### DOCUMENT TEXT

___

It is certain, that there is no middle in nature, between judging by fixed and steady rules, and judging according to discretion, which is another word for fancy, avarice, resentment, or ambition, when supported by power, or freed from fear. And I have said in my former letter, that as there can be no convenience but has an inconvenience attending it, so both these methods of judging are liable to objections. There is a constant war between the legislature and the pleader; and no law was ever enacted with so much circumspection, but flaws were found out afterwards in it, and it did not answer all the purposes intended by the law-makers; nor can any positive law be framed with so much contrivance, but artful men will slip out of it, and particularly in relation to libels. There are so many equivoques in language, so many sneers in expression, which naturally carry one meaning, and yet may intend another, that it is impossible by any fixed and stated rules to determine the intention, and punish all who deserve to be punished. But to get rid of this inconvenience at the expence of giving any man, or number of men, a discretionary power to judge another's intentions to be criminal, when his words do not plainly denote them to be so, is subverting all liberty, and subjecting all men to the caprices, to the arbitrary and wild will, of those in power. A text in scripture cannot be quoted, without being said to reflect on those who break it; nor the ten commandments read, without abusing all princes and great men, who often act against themall.
I must therefore beg leave to think, that it is a strange assertion, which, as I have heard, has been advanced by lawyers in Westminster-Hall; viz. That it is an absurdity to affirm, that a judge and jury are the only people in England who are not to understand an author's meaning; which, I think, may be true in many instances, when they act judicially, and the words which he uses, candidly construed, do not import that meaning. Tiberius put many Senators to death, for looking melancholy or dissatisfied, or enviously at his power; and Nero many others, for not laughing at his play, or laughing in the wrong place, or sneering instead of laughing; and very probably both judged right in their intentions; but sure no body will think amongst us, that such examples ought to be copied. A man, by not pulling off his hat, or not low enough, by a turn upon his heel, by a frowning countenance, or an over-pleasant one, may induce his spectators to believe that he intends a disrespect to one to whom it is criminal to own it; yet it would be a strange act of power to punish him for this unobservance. So words may be certainly chosen with such art, or want of it, that they may naturally carry a compliment, and perhaps may mean it; and yet other people, by knowing that the person intended does not deserve one, may think him abused And if this way of judging may be indulged in Westminster-Hall, the Lord have mercy upon poets, and the writers of dedications, and of the epitaphs too upon great men. Surely it is of less consequence to mankind, that a witty author should now and then escape unpunished, than that all men should hold their tongues, or not learn to write, or cease writing.

___

### RECORD SET
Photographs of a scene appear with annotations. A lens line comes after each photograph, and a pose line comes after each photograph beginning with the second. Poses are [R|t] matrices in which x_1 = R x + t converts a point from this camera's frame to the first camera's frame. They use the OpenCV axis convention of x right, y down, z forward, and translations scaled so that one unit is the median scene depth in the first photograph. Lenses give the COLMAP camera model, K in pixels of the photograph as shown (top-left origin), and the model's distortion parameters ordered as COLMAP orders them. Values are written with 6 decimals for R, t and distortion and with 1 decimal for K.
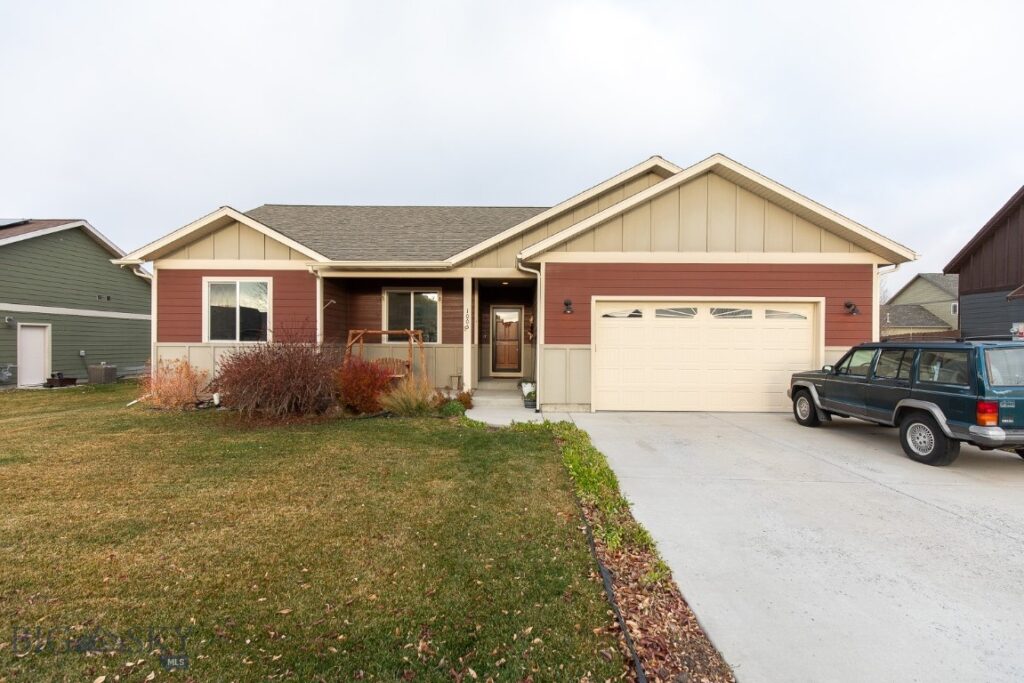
lens RADIAL K [[460.1, 0, 512.8], [0, 460.1, 347.2], [0, 0, 1]] dist [0.009915, -0.002289]
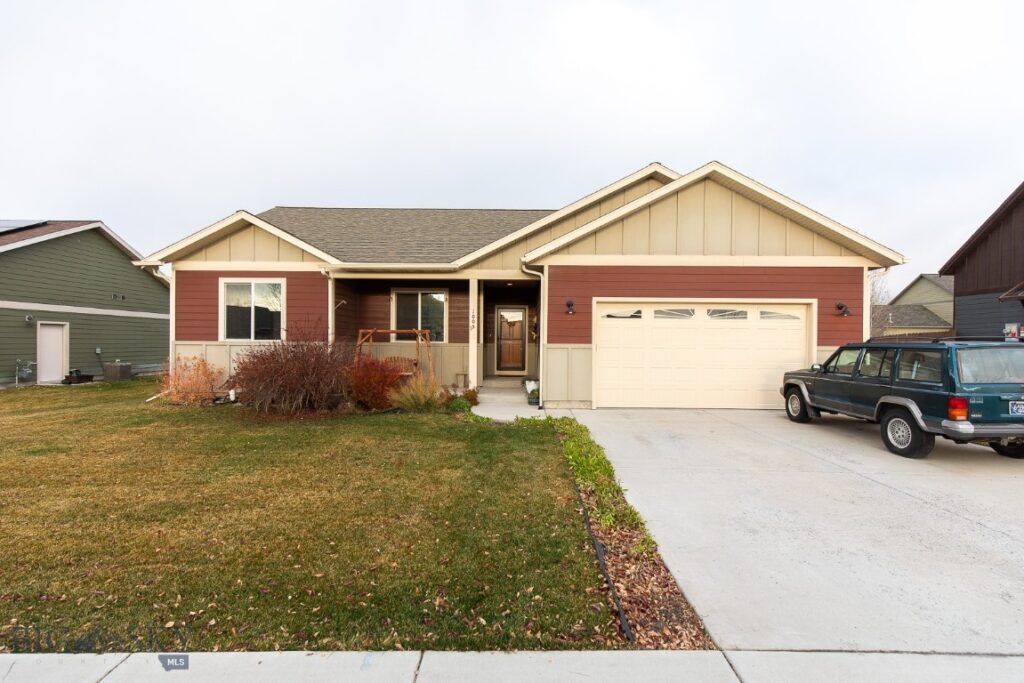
lens RADIAL K [[460.1, 0, 515.4], [0, 460.1, 345.9], [0, 0, 1]] dist [0.009915, -0.002289]
pose [[0.999991, 0.002458, -0.003578, -0.000048], [-0.002462, 0.999996, -0.001009, 0.000211], [0.003576, 0.001017, 0.999993, -0.042108]]
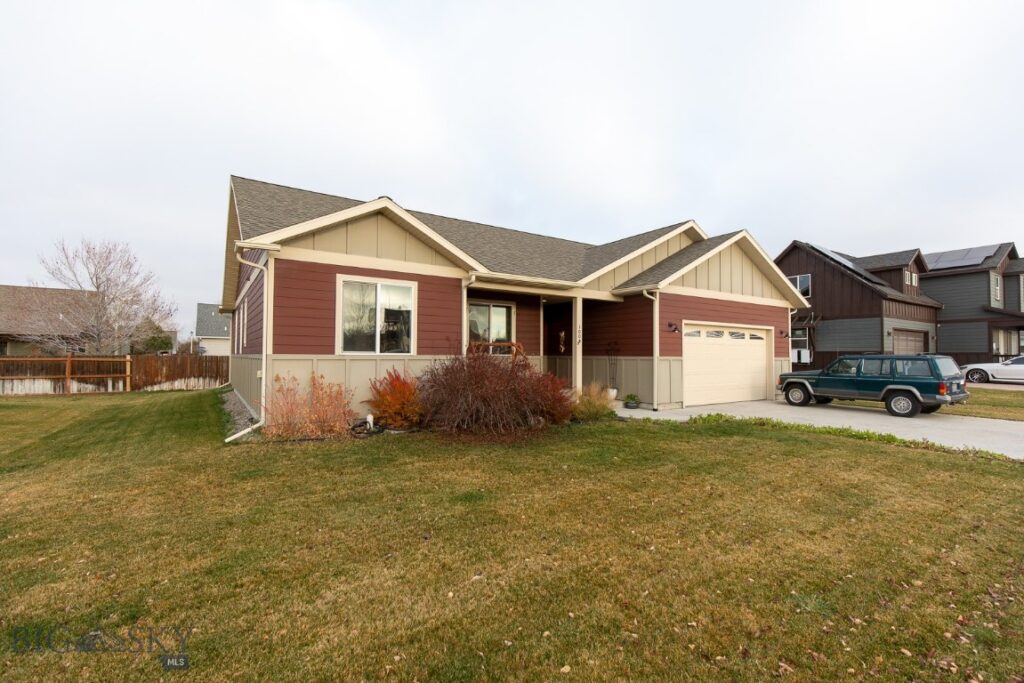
lens RADIAL K [[460.1, 0, 515.4], [0, 460.1, 340.7], [0, 0, 1]] dist [0.009915, -0.002289]
pose [[0.829982, 0.017248, 0.557523, -0.966717], [0.002464, 0.999399, -0.034587, -0.006062], [-0.557785, 0.030080, 0.829440, 0.170059]]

___

### DIRECTIONS FOR THIS TASK
Could you continue the essay on judging libels from its final sentence, in the same style and line of argument?

### OUTPUT
I do agree, when the natural and genuine meaning and purport of words and expressions in libelous writings carry a criminal intention, that the writer ought not to escape punishment by subterfuge or evasion, or by a sly interpretation hid in a corner, and intended only for a court of justice, nor by annexing new names to known things, or by using circumlocutions instead of single sounds and expressions; for words are only arbitrary signs of ideas; and if any man will coin new words to old ideas, or annex new ideas to old words, and let this meaning be fully understood, without doubt he is answerable for it. But when words used in their true and proper sense, and understood in their literal and natural meaning, import nothing that is criminal; then to strain their genuine signification to make them intend sedition (which possibly the author might intend too) is such a stretch of discretionary power, as must subvert all the principles of free government, and overturn every species of liberty. I own, that with such a power, some men may escape censure who deserve censure, but with it no man can be safe; and it is certain, that few men or states willbe aggrieved by this indulgence, but such as deserve much worse usage.
It is a maxim of politicks in despotick governments, that twenty innocent persons ought to be punished, rather than one guilty man escape; but the reverse of this is true in free states, in the ordinary course of justice: For since no law can be invented which can give power enough to their magistrates to reach every criminal, without giving them, by the abuse of the same law, a power to punish innocence and virtue, the greater evil ought to be avoided: And therefore when an innocent or criminal sense can be put upon words or actions, the meaning of which is not fully determined by other words or actions, the most beneficent construction ought to be made in favour of the person accused. The cause of liberty, and the good of the whole, ought to prevail, and to get the better of the just resentment otherwise due to the impertinence of a factious scribbler, or the impotent malice of a turbulent babbler.
This truth every man acknowledges, when it becomes his own case, or the case of his friends or party; and almost every man complains of it when he suffers by it: So great is the difference of men's having power in their hands or upon their shoulders! But at present, I think that no party amongst us can find their account either in the suppression or in the restraint of the press, or in being very severe in their animadversion upon the liberties taken by it. The independent Whigs think all liberty to depend upon freedom of speech, and freedom of writing, within the bounds of manners and discretion, as conceiving that there is often no other way left to be heard by their superiors, nor to apprize their countrymen of designs and conspiracies against their safety; which they think ought to be done boldly, though in respect to authority, as modestly as can be consistent with the making themselves understood; and such among them as have lately quitted their independence, think themselves obliged to handle a subject tenderly, upon which they have exerted themselves verystrenuously in another circumstance of fortune.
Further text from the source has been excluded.